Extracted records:
........

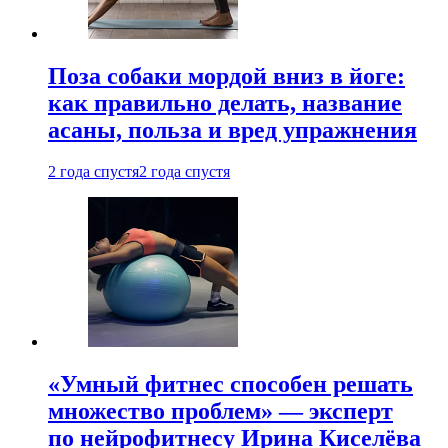
Поза собаки мордой вниз в йоге:
как правильно делать, название
асаны, польза и вред упражнения
2 года спустя
2 года спустя
«Умный фитнес способен решать
множество проблем» — эксперт
по нейрофитнесу Ирина Киселёва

........

Aim of the task: Please change every "2 года спустя" in the listing to "3 года спустя" and write out the text again with nothing else altered, leaving out the pictures.

Response:
Поза собаки мордой вниз в йоге:
как правильно делать, название
асаны, польза и вред упражнения
3 года спустя
3 года спустя
«Умный фитнес способен решать
множество проблем» — эксперт
по нейрофитнесу Ирина Киселёва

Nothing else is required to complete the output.